Mitchell Fox, ICAO chief of flight operations at the Air Navigation Bureau, said at the RAeS conference that once on the line, recurrent training for pilots and controllers will be increasingly shaped by evidence of training needs, rather than performance of statutory exercises which Harms calls "inventory-based training".

The new concept, known as evidence-based training, is already in use by some carriers such as Emirates. The use of line experience to determine what is required, and adopting the concept of training pilots to competency in particular manoeuvres or scenarios rather than only testing them on a pass/fail basis, will bring a new culture to recurrent training.

Harms explains the basis for the new emphasis on competency-based - rather than hours-based - training that arrived with the MPL: "It is based on the insight that inventory-based training and the repetition of past accident scenarios is insufficient to prepare pilots and crews to successfully handle the infinite number of unforeseeable situations they might face and that only the existence and the continuous application of a set of core competencies enable pilots and crews to operate safely, efficiently and effectively, and manage the infinite number of abnormal situations in modern civil aviation."
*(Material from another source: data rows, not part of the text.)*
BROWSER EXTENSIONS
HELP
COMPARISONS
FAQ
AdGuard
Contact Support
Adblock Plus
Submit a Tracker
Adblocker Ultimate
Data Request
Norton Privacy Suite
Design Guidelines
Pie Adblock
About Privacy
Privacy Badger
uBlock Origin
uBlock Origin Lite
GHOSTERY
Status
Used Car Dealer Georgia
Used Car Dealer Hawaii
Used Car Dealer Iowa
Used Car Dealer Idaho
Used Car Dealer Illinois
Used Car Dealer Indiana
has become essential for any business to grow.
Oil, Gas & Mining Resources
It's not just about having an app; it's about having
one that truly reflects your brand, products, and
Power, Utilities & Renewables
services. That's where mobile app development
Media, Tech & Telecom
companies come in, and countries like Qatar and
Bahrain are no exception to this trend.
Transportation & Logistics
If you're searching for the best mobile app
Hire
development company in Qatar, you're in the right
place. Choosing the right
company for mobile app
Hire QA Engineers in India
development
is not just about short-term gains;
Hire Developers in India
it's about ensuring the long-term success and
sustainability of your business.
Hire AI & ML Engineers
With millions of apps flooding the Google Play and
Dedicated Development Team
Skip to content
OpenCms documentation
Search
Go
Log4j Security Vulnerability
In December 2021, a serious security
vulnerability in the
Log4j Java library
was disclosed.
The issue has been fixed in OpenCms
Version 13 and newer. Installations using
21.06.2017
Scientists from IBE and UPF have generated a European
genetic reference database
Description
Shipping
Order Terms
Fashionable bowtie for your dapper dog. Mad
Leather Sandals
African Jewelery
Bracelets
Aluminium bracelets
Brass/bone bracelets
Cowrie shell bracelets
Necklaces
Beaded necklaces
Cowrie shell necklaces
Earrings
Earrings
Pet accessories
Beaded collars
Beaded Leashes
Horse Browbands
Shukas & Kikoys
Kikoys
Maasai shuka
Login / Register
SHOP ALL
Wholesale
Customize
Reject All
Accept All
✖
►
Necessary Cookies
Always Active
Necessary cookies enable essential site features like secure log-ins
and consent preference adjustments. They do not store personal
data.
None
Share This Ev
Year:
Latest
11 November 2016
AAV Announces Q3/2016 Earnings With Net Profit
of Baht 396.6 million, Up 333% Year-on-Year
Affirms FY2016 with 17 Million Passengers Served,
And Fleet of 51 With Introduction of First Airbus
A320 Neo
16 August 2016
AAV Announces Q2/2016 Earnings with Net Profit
The facts of modern aviation are that increased reliability will mean rarer technical occurrences, but increasing aircraft complexity also raises the chances that - when things do go wrong - the number of unforeseeable combinations of factors that could occur also increases.

Training, Harms argues, has to provide crews with the basic knowledge, skills and mental resilience to be able to deal with combinations of circumstances for which there is no checklist solution. It is proactive rather than reactive training, he adds, predicting: "Be assured, MPL will continuously grow. The recovery from the current crisis will augment this trend, provided that the international airline training and regulating community is able to facilitate a globally harmonised and standardised implementation."